G messaged me shortly after I joined the site, with a nice, witty message that praised my taste in comfort food like grilled cheese and pancakes. It was the best message I received on the site so far (no body parts mentioned, no generic, “hi”) and he looked cute, so I messaged him back and he quickly asked me out. We agreed to meet at a bar in the burbs for an early evening drink/dinner.
When I got to the bar, I was relieved to see G looked very much like his picture (except for the couple inches he added to his height online). He was super nervous, and I realized that thing about online dating is that people can be much more confident and smooth behind a computer screen than in person. (Or, they could be like me, and just never be smooth, regardless of the mode of communication.) Despite the nervousness, he was a sweet date: he told me he picked the bar because they were rumored to have great grilled cheese, he never gave one word answers, and he attempted the occasional joke. But it became clear to me pretty quickly that we didn’t have a lot in common, and finding things to talk about seemed a bit like work. So, after 1.5 hours of conversation, he asked if I wanted to go for a walk, and I told him I had plans to meet a friend (I did!).
He walked me to the metro, where I thanked him for a good time and told him to have a good weekend. To which he replied, “Oh, I’m not leaving, I am getting on the metro too.” Let the awkwardness begin. As soon as the train started moving, he turns to me, and says, “um, do you care if I do thissssss…” while putting his arm around me. For those of you not familiar with the DC metro, let me set the mood here: We are sitting side by side in some seriously bright and unflattering lighting, surrounded by a combination of tourists in fanny packs, noisy tweens, and uptight 20 and 30s somethings on their way home from a late evening of work. There is a 75% chance this train will stop working and go out of service before we reach our destination. There are all sorts of smells floating in the air, among them strong BO, old cheese, and old lady perfume (thanks tourists!). I can’t think of a worse place for someone to make a romantic overture, especially someone who you aren’t interested in. But at this point, I’m trapped on the moving train, and I figure if I say no then we have to sit in 10 awkward minutes of silence, or I have to get off the train, which, as DCers know, is a terrible idea cause the transit here’s not exactly regular. So, I say…”ehhh…ok?” in a high pitched voice and proceed to focus the conversation on nice, neutral topics like the weather and the traffic. And, then he’s like….”Ummm, I had a great time, I really would like to see you again.” And I’m like “ehhh…why don’t you text me next week and we’ll figure it out then.” I wanted to be up front with him but AGAIN, I am trapped on the train with him and I’m not really into seeing his reaction to rejection live. But I’m hoping he’ll get the hint. He does not. As the train arrives at his stop, he leans toward me for a kiss. My eyes see him leaning in, and before my brain has fully processed what’s happening, my adrenaline kicks in and I turn my head sharply to the right, giving him my cheek. I feel bad, but I just can’t do it.
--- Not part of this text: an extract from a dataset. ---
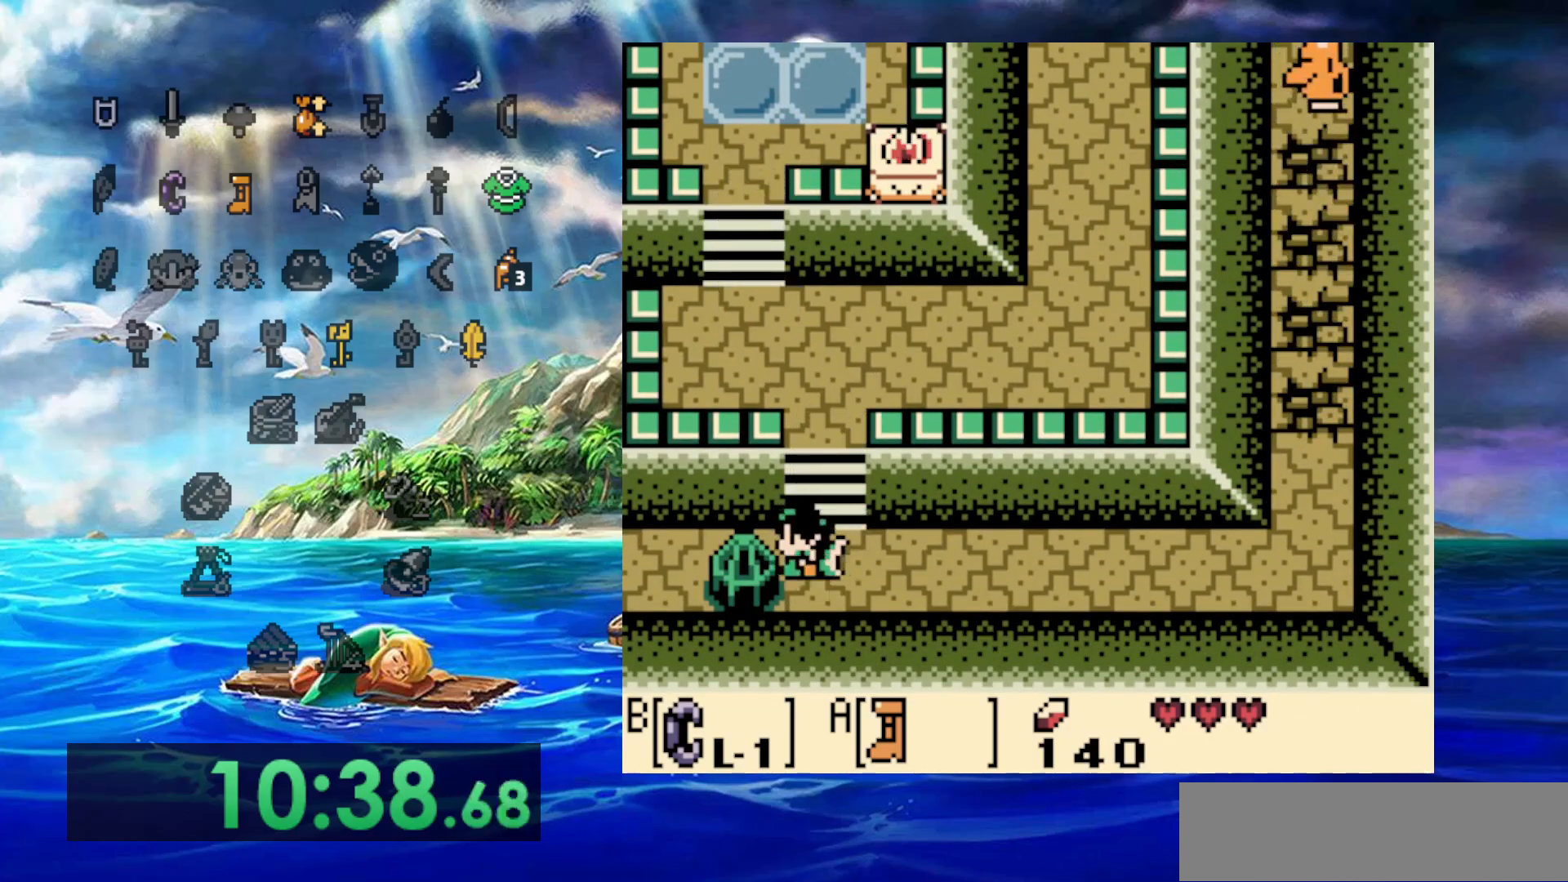
{"dt_ms": 500, "buttons": ["A"], "events": []}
Overall grade: 5/10-points to G for being so thoughtful, picking a great place and being a decent conversationalist who didn’t take himself to0 seriously. I really could have done without the advances on public transit, though.
Lesson learned: Arrange separate transportation home!
“I realized the thing about online dating is that people can be much more confident and smooth behind a computer screen than in person.” Omg preach. You basically just summed up my whole past year’s experience in one sentence. Truer words have never been written.
Also…How Stella Got Her Groove Back. Fantastic.